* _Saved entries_
____

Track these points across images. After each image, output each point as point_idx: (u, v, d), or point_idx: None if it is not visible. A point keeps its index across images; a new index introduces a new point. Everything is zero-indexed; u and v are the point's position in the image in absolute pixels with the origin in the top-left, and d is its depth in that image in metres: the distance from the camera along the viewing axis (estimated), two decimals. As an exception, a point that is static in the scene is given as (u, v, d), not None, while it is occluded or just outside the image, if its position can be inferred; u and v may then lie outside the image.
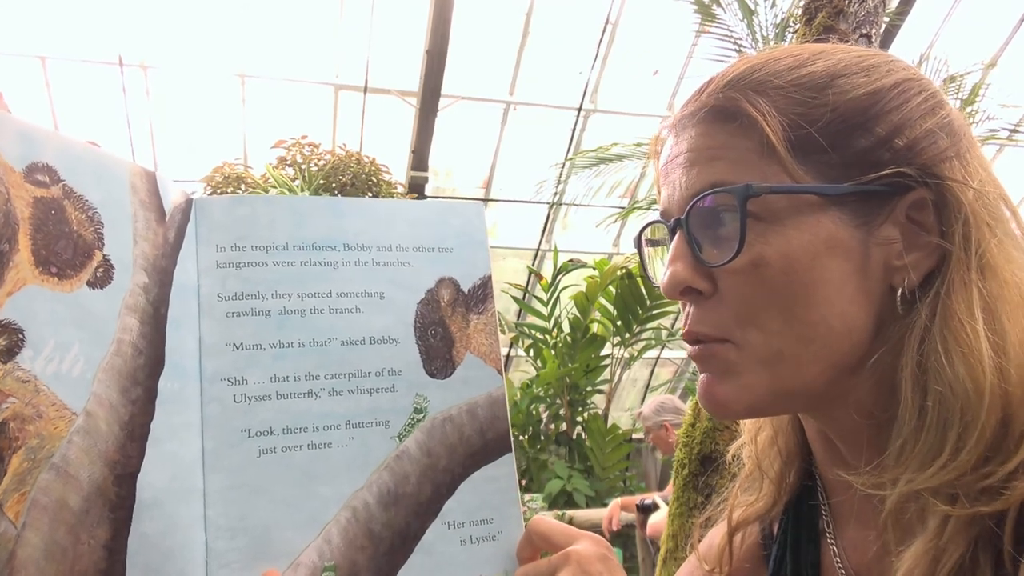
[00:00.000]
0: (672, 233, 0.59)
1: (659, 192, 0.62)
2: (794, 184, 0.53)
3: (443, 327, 0.71)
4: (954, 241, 0.52)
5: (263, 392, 0.63)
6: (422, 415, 0.68)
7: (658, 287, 0.62)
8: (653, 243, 0.67)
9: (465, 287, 0.73)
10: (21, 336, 0.53)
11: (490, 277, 0.74)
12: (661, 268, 0.61)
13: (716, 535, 0.75)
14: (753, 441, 0.71)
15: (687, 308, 0.59)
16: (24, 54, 5.58)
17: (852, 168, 0.53)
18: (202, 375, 0.62)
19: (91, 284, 0.58)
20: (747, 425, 0.73)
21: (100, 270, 0.59)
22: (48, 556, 0.52)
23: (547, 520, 0.65)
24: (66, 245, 0.57)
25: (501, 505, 0.69)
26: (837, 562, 0.64)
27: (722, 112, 0.56)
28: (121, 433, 0.57)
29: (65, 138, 0.59)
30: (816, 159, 0.54)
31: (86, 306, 0.57)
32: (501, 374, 0.72)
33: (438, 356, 0.70)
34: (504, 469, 0.70)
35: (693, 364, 0.62)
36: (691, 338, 0.59)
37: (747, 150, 0.55)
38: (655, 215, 0.64)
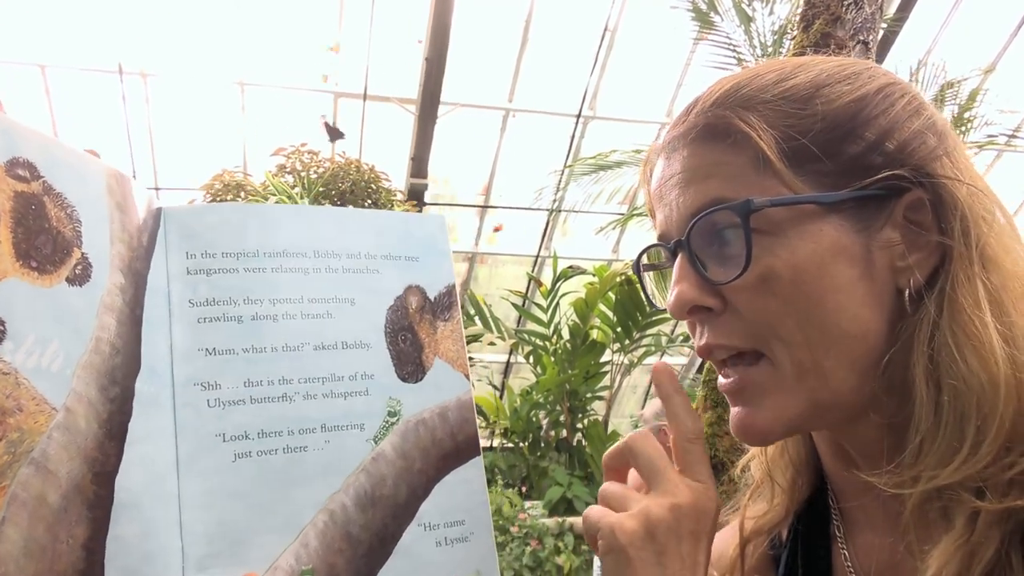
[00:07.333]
0: (673, 255, 0.59)
1: (653, 216, 0.62)
2: (793, 195, 0.54)
3: (412, 333, 0.72)
4: (954, 237, 0.53)
5: (237, 396, 0.63)
6: (396, 418, 0.69)
7: (662, 309, 0.61)
8: (652, 268, 0.67)
9: (431, 295, 0.74)
10: (2, 328, 0.53)
11: (454, 286, 0.76)
12: (663, 291, 0.61)
13: (721, 540, 0.74)
14: (763, 452, 0.71)
15: (696, 328, 0.59)
16: (24, 62, 5.61)
17: (847, 175, 0.54)
18: (174, 379, 0.62)
19: (70, 281, 0.58)
20: None
21: (79, 267, 0.59)
22: (27, 553, 0.51)
23: (654, 444, 0.59)
24: (46, 240, 0.57)
25: (472, 507, 0.70)
26: (848, 567, 0.63)
27: (713, 130, 0.56)
28: (100, 431, 0.57)
29: (44, 136, 0.58)
30: (811, 168, 0.54)
31: (65, 302, 0.57)
32: (468, 379, 0.74)
33: (409, 361, 0.71)
34: (474, 471, 0.71)
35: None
36: (709, 352, 0.58)
37: (742, 166, 0.55)
38: (652, 237, 0.63)
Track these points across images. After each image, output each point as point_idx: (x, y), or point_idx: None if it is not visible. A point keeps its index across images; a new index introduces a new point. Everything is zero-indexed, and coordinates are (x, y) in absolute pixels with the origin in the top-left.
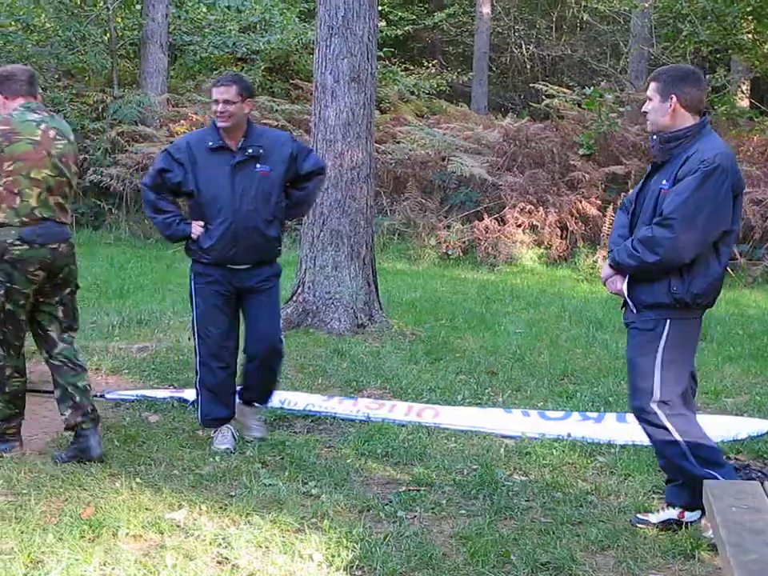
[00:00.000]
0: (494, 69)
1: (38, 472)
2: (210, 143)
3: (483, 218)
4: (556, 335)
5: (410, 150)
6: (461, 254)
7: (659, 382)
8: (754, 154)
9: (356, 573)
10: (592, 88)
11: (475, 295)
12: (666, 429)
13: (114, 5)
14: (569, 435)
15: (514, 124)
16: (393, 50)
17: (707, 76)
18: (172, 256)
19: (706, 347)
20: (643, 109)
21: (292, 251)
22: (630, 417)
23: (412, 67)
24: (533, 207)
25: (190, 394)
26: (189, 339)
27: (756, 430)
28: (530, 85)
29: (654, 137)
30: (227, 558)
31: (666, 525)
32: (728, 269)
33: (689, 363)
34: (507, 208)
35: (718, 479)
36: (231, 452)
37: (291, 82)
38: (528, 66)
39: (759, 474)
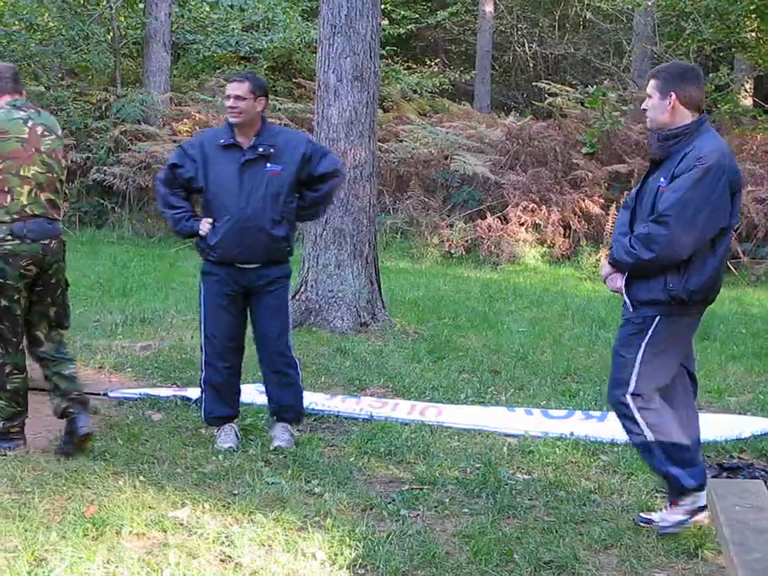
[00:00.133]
0: (497, 67)
1: (41, 470)
2: (222, 140)
3: (486, 217)
4: (559, 334)
5: (412, 149)
6: (464, 252)
7: (636, 375)
8: (757, 152)
9: (359, 571)
10: (595, 86)
11: (478, 294)
12: (636, 421)
13: (117, 4)
14: (572, 434)
15: (517, 122)
16: (395, 48)
17: (710, 74)
18: (175, 254)
19: (709, 346)
20: (642, 106)
21: (295, 249)
22: None
23: (415, 66)
24: (536, 206)
25: (192, 393)
26: (191, 338)
27: (759, 429)
28: (533, 83)
29: (653, 134)
30: (230, 556)
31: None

____

* _Activity_
Find "introduces" in the preceding records. Copy each line that holds it.

* _Solution to this exercise_
Track these points across images. After each image, output each point as point_idx: (u, v, d), or point_idx: None if it is not visible. A point keeps its index across images; a new index introduces a new point. Everything is zero-indexed; u and v are the point's position in the image in absolute pixels with the origin in the top-left, and d is its depth in that image in metres: the distance from the camera along the viewing axis (estimated), two decimals. As an exception, a point that is static in the scene is given as (u, v, d), not None, while it is occluded or just outside the image, if its position can be inferred; u and v may then lie outside the image.
Track these points across images. After each image, output each point as point_idx: (x, y), or point_idx: None if it is not visible. A point keeps its index across images; a new index introduces a new point. Everything is zero-indexed, and coordinates are (x, y) in absolute pixels with the origin in the top-left.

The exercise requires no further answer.